FSCrawler Rest with Elasticsearch

Dear All,

I had configured fscrawler 2.10 on ubuntu which works great, got some minor issues: -

a. why touch is required? i can understand timestamp has to be new on copied or uploaded files in directory so fscrawler looks only for newer ones? why? why it doesnt just pickup/crawl whatever new file uploaded regardless on date.
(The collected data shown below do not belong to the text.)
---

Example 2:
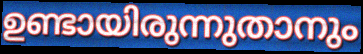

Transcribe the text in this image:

ഉണ്ടായിരുന്നുതാനും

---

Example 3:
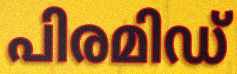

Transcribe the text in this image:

പിരമിഡ്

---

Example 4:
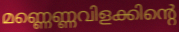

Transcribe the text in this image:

മണ്ണെണ്ണവിളക്കിന്റെ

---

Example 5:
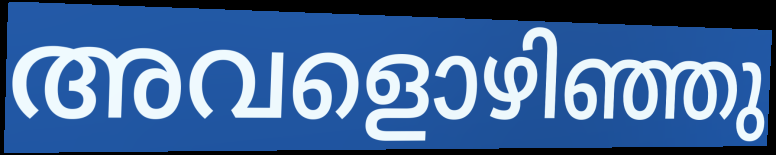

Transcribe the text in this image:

അവളൊഴിഞ്ഞു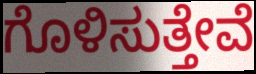
ಗೊಳಿಸುತ್ತೇವೆ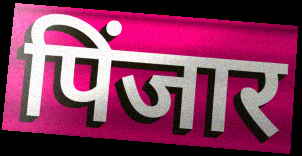
पिंजार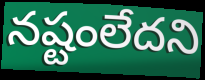
నష్టంలేదని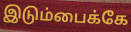
இடும்பைக்கே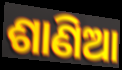
ଶାଣିଆ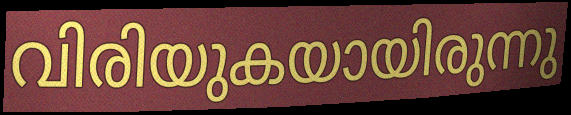
വിരിയുകയായിരുന്നു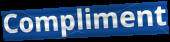
Compliment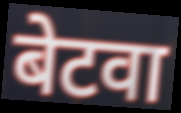
बेटवा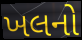
ખલનોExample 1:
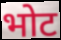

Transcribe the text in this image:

भोट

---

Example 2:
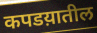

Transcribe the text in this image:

कपडय़ातील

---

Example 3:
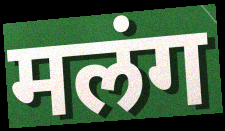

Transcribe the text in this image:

मलंग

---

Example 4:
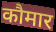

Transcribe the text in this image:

कौमार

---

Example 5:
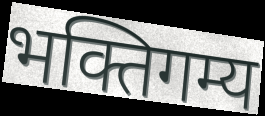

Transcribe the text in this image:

भक्तिगम्य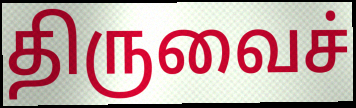
திருவைச்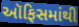
ઑફિસમાંથી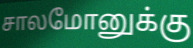
சாலமோனுக்கு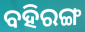
ବହିରଙ୍ଗ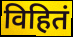
विहितंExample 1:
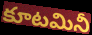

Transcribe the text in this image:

కూటమినీ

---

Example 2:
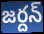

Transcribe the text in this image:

జర్దన్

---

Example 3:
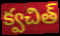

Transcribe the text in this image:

క్వచిత్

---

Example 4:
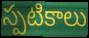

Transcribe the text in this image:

స్పటికాలు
b. rest api- i have uploaded using multi-form data got below details:-

{
"ok": true,
"filename": "temp2.doc",
"url": "http://10.0.10.10:9200/es-cms/_doc/b7ba5b225841673daf7554132bca1",
"doc": {
"content": "\nTextbausteine:",
"meta": {
"date": "2021-06-07T06:49:00.000+00:00",
"modifier": "Test Autho",
"created": "2021-06-02T10:56:00.000+00:00"
},
"file": {
"extension": "doc",
"content_type": "application/msword",
"indexing_date": "2023-01-24T06:57:56.019+00:00",
"filename": "temp2.doc"
},
"path": {
"virtual": "temp2.doc",
"real": "temp2.doc"
}
}
}

my concern is; where is this temp2.doc file physically uploaded? cant find this file on fs: url location. so where does it really uploads?
elasticsearch url can be used to view details form above output, but why this upload is not shown in minotoring-dicover section-kibana?

c. kibana-doscover shows only manually copied files into directory. doesnt detects or shows from rest-api why is it so?

Welcome!

That's because of the current implementation. I want to implement a WatchService but it's not there.
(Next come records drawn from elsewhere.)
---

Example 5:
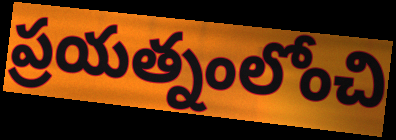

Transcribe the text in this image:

ప్రయత్నంలోంచిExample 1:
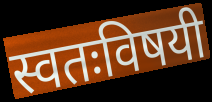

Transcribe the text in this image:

स्वतःविषयी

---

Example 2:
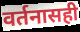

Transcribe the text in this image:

वर्तनासही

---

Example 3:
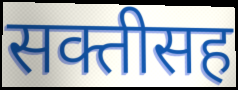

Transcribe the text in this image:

सक्तीसह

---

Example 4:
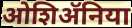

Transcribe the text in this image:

ओशिॲनिया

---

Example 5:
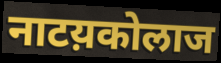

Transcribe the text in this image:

नाटय़कोलाजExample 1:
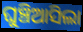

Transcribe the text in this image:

ଘୁଞ୍ଚିଆସିଲା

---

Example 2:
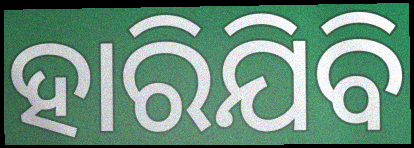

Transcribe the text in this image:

ହାରିଯିବି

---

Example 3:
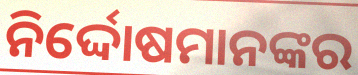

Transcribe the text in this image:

ନିର୍ଦ୍ଦୋଷମାନଙ୍କର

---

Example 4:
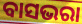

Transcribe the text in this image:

ବାସଭରା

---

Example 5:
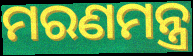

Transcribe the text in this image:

ମରଣମନ୍ତ୍ର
It's not uploaded as sadly Elasticsearch does not have a binary blob store like s3-like. The idea is that you share using an http server the source file somewhere.
If you want, you can activate the store_source option:

https://fscrawler.readthedocs.io/en/latest/admin/fs/local-fs.html#storing-binary-source-document

But I don't recommend it unless you are storing very tiny documents (maximum some kilobytes).

My guess is that Kibana uses a date which is not available in case of the REST interface. Could you check if you are using a date field in the Kibana index pattern and which one is it?

Dear Mr. David,

Appreciate your time for the clarifications. Just need your advise further:

"It's not uploaded as sadly Elasticsearch does not have a binary blob store like s3-like. The idea is that you share using an http server the source file somewhere.
If you want, you can activate the store_source But I don't recommend it unless you are storing very tiny documents (maximum some kilobytes)."
**** My expectation is to store uploaded file from Rest API to file system for e.g. "/home/testweb/fscrawler-2.10/uploads" apart from getting indexed to ES and data to ES should reflect this uploaded file location in :
"path": {
"virtual": "temp2.doc",
"real": "temp2.doc"

Regarding kibana i am using Time field: 'file.created' - Should I be using index_created?
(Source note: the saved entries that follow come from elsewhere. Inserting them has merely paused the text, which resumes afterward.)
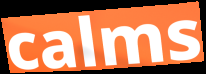
calms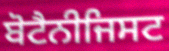
ਬੋਟੈਨੀਜਿਸਟ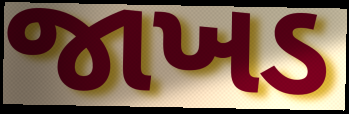
જાખડ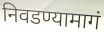
निवडण्यामागं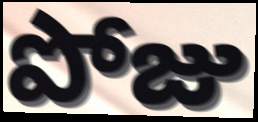
పోజు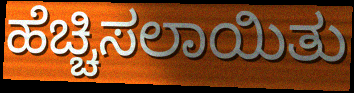
ಹೆಚ್ಚಿಸಲಾಯಿತುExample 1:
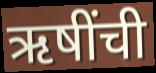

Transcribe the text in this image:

ऋषींची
That's a nice idea actually. Could you please open a feature request in the project?

I'm wondering if the REST service should actually set the upload date in a field. Could you open a feature request for this as well?

In the meantime, you can just disable the date field in the Kibana index pattern so you don't have to pick one.

Thanks alot again, will do the needful. Appreciate your time again.

This topic was automatically closed 28 days after the last reply. New replies are no longer allowed.